Entertainment

The Walking Dead stuntman dies after on-set fall

A coroner says a stuntman for The Walking Dead has died from injuries suffered in a fall on the Georgia set of the hit television show.

AMC temporarily shuts down filming on season eight

The Walking Dead temporarily suspended shooting of its eighth season after an on-set accident that led to the death of a stuntman. (AMC)

A coroner says a stuntman for The Walking Dead has died from injuries suffered in a fall on the Georgia set of the hit television show.

Coweta County Coroner Richard Hawk confirmed Friday that 33-year-old John Bernecker died about 6:30 p.m. Wednesday at an Atlanta hospital.

Stuntman John Bernecker has died from injuries suffered in a fall on the Georgia set of the zombie apocalypse TV hit. (John Bernecker/IMDb)

Bernecker fell earlier Wednesday on the show's set in Senoia, about 56 km south of Atlanta.

Hawk said Bernecker died from blunt force trauma and that his death is considered accidental.

The Walking Dead, the often-gory AMC show based on a comic series that chronicles the lives of people fighting to survive a zombie apocalypse, is filming its eighth season.

Phone and email messages left for AMC representatives were not immediately returned Friday.

Production shuttered temporarily

AMC had announced on Thursday morning that it was temporarily shutting down production of the show following the incident.
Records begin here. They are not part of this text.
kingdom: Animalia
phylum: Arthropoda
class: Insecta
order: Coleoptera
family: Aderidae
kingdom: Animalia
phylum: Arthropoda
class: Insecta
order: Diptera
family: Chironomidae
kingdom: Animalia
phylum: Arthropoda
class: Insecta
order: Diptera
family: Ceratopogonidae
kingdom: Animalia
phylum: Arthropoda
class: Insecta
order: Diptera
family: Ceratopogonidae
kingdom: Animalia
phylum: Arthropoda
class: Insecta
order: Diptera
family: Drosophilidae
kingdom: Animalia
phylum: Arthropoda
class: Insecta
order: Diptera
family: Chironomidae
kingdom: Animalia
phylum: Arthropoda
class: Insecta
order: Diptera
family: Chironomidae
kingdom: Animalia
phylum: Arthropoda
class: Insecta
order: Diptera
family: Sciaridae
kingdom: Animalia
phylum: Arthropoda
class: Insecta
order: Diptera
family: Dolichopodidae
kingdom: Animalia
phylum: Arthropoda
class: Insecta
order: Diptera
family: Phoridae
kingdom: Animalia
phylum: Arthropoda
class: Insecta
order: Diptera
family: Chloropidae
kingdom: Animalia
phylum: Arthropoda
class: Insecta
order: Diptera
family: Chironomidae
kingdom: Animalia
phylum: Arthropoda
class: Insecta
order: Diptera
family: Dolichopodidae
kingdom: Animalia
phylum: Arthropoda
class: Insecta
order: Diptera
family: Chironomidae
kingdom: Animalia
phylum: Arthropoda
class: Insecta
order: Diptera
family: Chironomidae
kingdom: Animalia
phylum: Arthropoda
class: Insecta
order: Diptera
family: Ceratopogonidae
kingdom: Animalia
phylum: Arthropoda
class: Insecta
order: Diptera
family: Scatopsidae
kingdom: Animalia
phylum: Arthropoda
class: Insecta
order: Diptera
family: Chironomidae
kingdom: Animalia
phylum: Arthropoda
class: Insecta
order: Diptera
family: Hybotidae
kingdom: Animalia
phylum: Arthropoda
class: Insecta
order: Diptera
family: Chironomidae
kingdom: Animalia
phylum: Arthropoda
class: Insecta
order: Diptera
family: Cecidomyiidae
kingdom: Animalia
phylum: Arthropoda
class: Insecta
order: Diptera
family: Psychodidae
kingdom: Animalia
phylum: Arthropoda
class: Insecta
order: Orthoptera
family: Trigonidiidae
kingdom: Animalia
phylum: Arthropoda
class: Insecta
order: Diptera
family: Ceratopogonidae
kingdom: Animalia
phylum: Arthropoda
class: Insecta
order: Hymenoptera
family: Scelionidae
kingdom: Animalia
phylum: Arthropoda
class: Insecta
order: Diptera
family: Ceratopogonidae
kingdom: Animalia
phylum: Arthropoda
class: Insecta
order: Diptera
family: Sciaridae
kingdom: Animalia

"We are saddened to report that John Bernecker, a talented stuntman for The Walking Dead and numerous other television shows and films, suffered serious injuries from a tragic accident on set," the U.S. TV network said in a statement. 

"He was immediately transported to an Atlanta hospital and we have temporarily shut down production. We are keeping John and his family in our thoughts and prayers."

A spokesperson for the American performers union SAG-AFTRA has said the guild is investigating the accident.

According to his IMDb page, Bernecker has worked extensively as stunt performer whose credits included LoganGet OutThe Fate of the Furious, 24: Legacy, several of the The Hunger Games films and upcoming releases such as Black Panther and Rampage.

1st U.S. on-set death since 2014

Michael D'Aquino, a spokesman for the U.S. Department of Labor's Occupational Safety and Health Administration, says the agency has opened an investigation.

Bernecker's passing is the first on-set death in the United States since an audio technician for the show Cops was killed during a shootout in Omaha in August 2014. Bryce Dion, 38, was killed while filming an attempted armed robbery at a fast-food restaurant when a stray bullet from a police officer slipped past his bulletproof vest.

Earlier that year, in February 2014, Sarah Jones, 27, died when a freight train slammed into a film crew shooting Midnight Rider, a movie about the life of singer Gregg Allman. The crash happened on a Georgia railroad bridge where the crew was filming actor William Hurt in a hospital bed placed on the tracks, though owner CSX Transportation had denied permission to production managers.

A lawsuit filed by Jones' parents, who live in Columbia, S.C., is currently being tried in Chatham County State Court in Savannah. It says CSX shares equal blame with production managers who never told Jones and other crew members they were trespassing. They say the railroad should have taken safety precautions to slow the train before the crash.

CSX attorneys have said any evidence that CSX failed to follow internal policies doesn't prove the railroad was negligent. They insist the full blame lies with the Midnight Rider production managers. The ill-fated film's director, Randall Miller, spent a year in jail after pleading guilty to involuntary manslaughter and criminal trespassing. The film was never finished.